Although a calling, many others in his profession were listening to other voices apart from the one instructing them to teach young minds. Across the country, teachers turned playgrounds into vegetable patches. Others switched careers to become taxi drivers. Many others opened up retail stores. While others yet were swallowed up in the daily humdrum of life, resigning their collective fates to counting the year lost.
Maina, his students, teachers and parents could always pick up the pieces of their journey in education. For others though, nothing really illustrates loss like death. Three months after the first case of Covid-19 was recorded in the country, Kenyans woke up to the news of the death of Charles Bukeko alias Papa Shirandula.
His passing, from Covid-19 related complications on an early morning, shocked the nation. His death reminded the nation of the clear and potent danger posed by the disease. Since his death, many more have died.
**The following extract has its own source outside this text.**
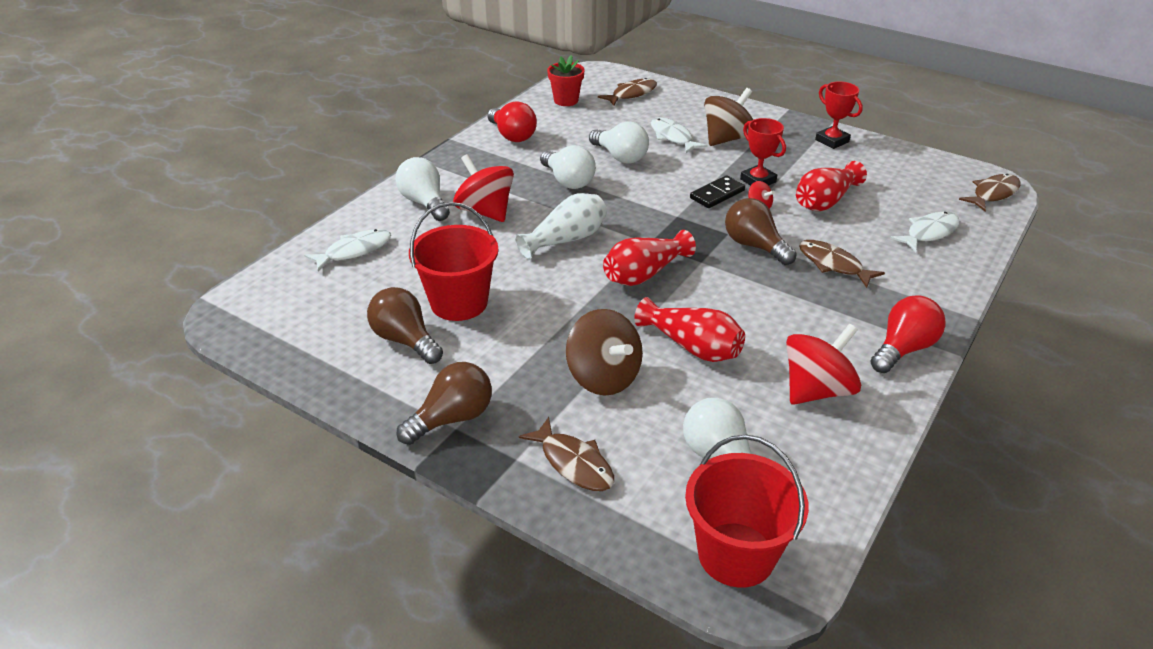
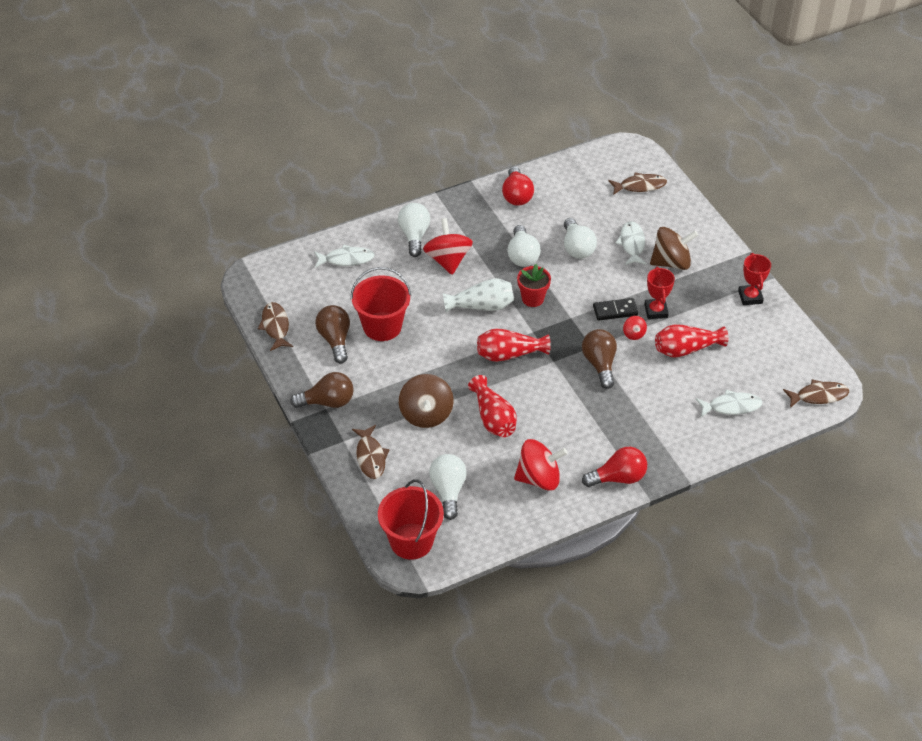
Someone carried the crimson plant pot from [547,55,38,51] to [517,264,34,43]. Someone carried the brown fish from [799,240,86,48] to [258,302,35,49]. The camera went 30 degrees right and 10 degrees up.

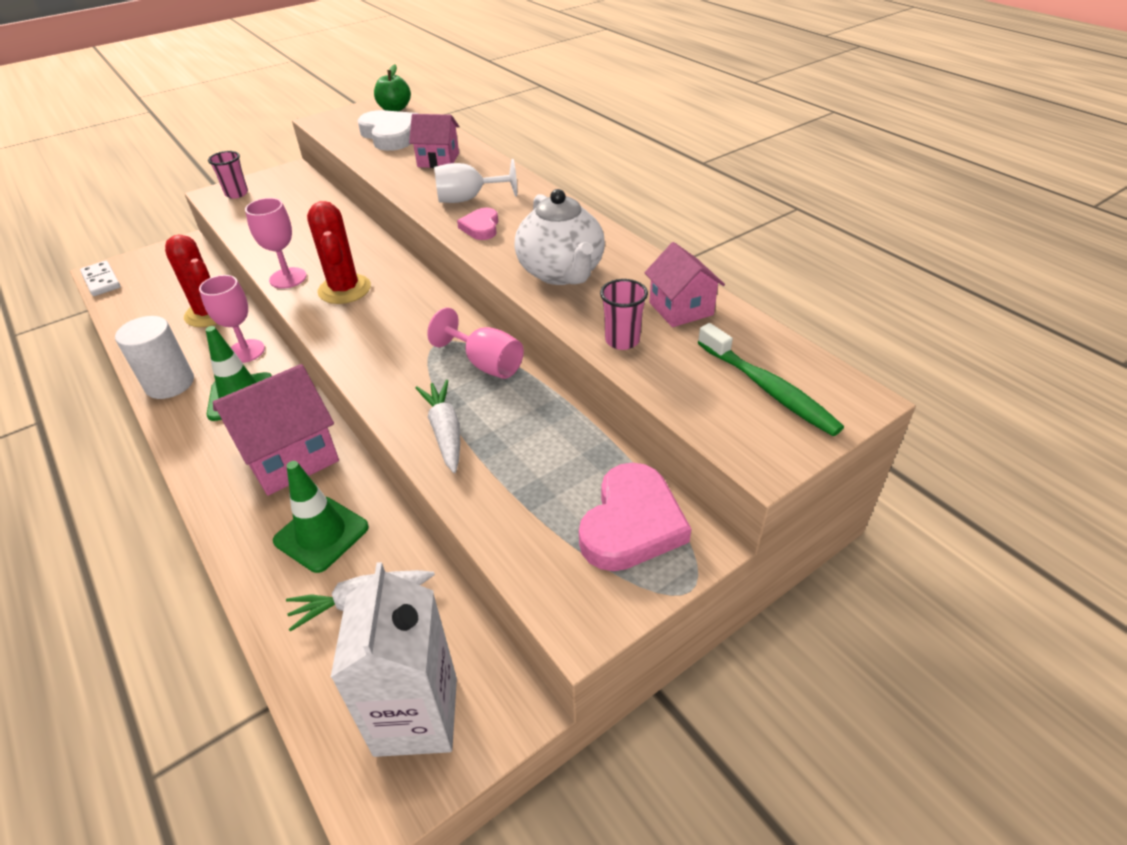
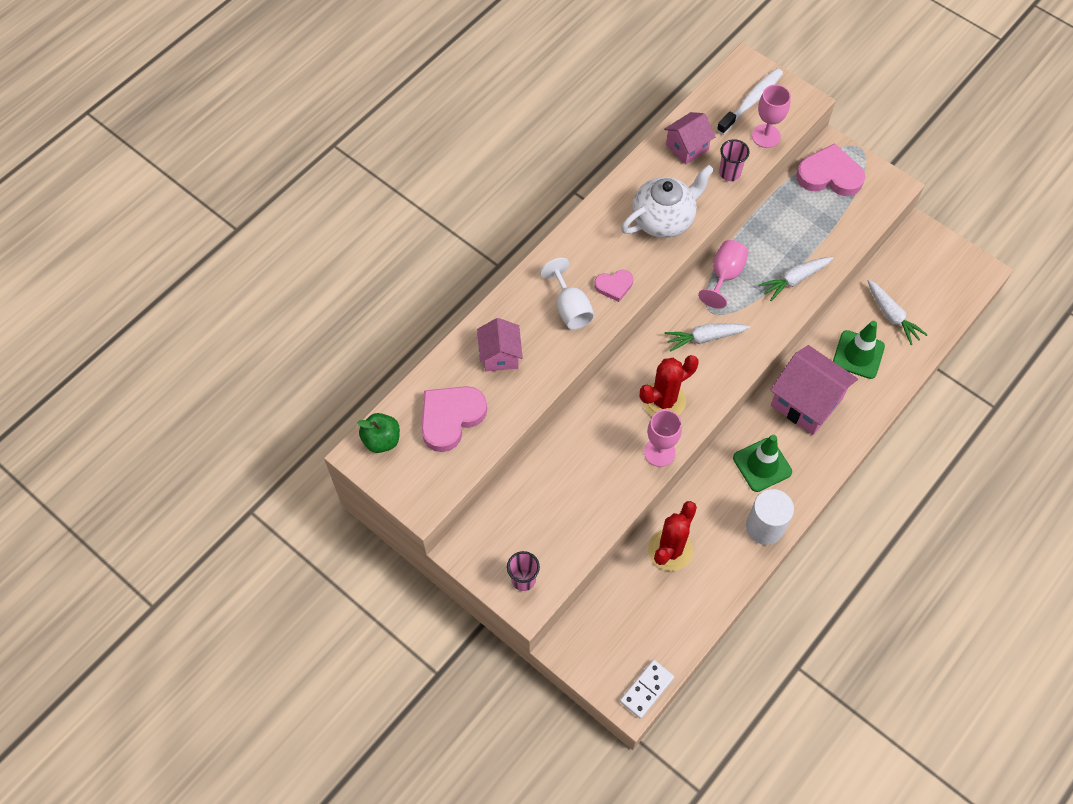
Someone repainted the snow-white heart at [358,110,61,41], which became the rosy heart at [421,386,66,66]. Someone carried the rosy goblet from [199,275,66,88] to [752,85,39,63]. Someone repainted the green dental brush at [698,323,146,113], which became the snow-white dental brush at [717,68,66,67]. Someone took away the snow-white milk carton at [330,562,127,195]. Someone put down the snow-white root vegetable at [665,323,85,29]. The camera went 105 degrees left and 20 degrees up.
Families have buried loved ones in a rush, in a bid to adhere to the strictly set guidelines from the Ministry of Health. Wives have buried husbands whom they have spent decades together with. Sons have buried both parents in quick succession.
On July 25, tragedy struck the family of former Kisauni MP Ramadhan Kajembe. On that day, his wife, Aziza Kajembe was buried after dying form Covid-19 related complications. As she was laid to rest however, Ramadhan, her husband of many years, was not by her side.
Instead, he was in the ICU of a hospital fighting for his life, also as a result of Covid-19 complications. He died eight days later, becoming another grim statistic in those who have been claimed by the virus.
To date, Kenya has recorded close to 70,000 infections of the virus. Of these, some 1,200 people have died and more than 44,000 people have recovered. But these statistics pale in light of figures from elsewhere in the world.
Europe and the Americas continue to register the highest numbers of infections as well as fatalities, with some countries such as the United States of America recording up to 1,500 deaths per day.
Although they say time heals all wounds, some are so deep that even time itself cannot patch up.
Heads of States, such as British Prime Minister Boris Johnson, have spent time in hospital over the virus. Former presidents, such as Ghana’s Jerry Rawlings, have died from the disease.
The world has seen Covid-19 deniers such as Tanzania President John Pombe Magufuli leave it all to chance. It has also seen the more cautious such as Kenya’s President Uhuru Kenyatta and Uganda’s Yoweri Museveni veer towards caution and lock down their countries.
Whichever side of the line you are on, a huge chunk of 2020 has disappeared under the Covid-19 cloud, with the world straining to see the silver lining around all this.